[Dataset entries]
..............................

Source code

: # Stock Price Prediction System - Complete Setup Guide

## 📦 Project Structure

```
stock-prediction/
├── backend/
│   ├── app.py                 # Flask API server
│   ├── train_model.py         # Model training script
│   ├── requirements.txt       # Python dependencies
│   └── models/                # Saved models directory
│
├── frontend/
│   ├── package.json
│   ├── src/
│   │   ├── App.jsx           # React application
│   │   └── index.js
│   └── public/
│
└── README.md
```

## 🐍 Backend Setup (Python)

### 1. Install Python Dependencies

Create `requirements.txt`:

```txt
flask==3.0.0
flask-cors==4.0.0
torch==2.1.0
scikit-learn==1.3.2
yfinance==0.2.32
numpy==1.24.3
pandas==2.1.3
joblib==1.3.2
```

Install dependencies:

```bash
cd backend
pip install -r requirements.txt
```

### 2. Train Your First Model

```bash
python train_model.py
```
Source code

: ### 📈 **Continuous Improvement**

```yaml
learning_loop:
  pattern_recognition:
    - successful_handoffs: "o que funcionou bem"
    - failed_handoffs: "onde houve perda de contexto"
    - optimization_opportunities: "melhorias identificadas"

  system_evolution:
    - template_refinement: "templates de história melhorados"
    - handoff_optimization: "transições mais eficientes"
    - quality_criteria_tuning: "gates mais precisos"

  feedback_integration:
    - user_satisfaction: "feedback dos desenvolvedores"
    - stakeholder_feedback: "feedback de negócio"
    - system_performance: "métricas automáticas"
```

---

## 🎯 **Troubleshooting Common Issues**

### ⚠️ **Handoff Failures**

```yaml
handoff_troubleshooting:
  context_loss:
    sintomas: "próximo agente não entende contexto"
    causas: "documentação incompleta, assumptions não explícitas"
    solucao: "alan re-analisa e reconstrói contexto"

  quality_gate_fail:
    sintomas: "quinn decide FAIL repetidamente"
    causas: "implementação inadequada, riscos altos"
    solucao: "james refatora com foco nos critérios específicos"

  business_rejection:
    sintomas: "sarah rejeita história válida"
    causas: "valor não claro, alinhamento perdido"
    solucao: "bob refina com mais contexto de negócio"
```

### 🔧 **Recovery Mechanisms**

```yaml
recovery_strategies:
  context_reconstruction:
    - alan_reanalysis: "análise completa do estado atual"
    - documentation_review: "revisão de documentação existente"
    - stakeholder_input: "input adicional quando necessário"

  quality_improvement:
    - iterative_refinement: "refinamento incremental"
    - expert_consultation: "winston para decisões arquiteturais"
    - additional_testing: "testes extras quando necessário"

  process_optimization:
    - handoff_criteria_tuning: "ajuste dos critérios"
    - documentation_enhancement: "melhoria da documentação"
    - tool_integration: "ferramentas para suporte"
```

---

..............................

WHAT YOU ARE ASKED TO DO: Across the entries above, find each line with the word "critérios" and please copy it out.

OUTPUT FOR THIS TASK:
    solucao: "james refatora com foco nos critérios específicos"
    - handoff_criteria_tuning: "ajuste dos critérios"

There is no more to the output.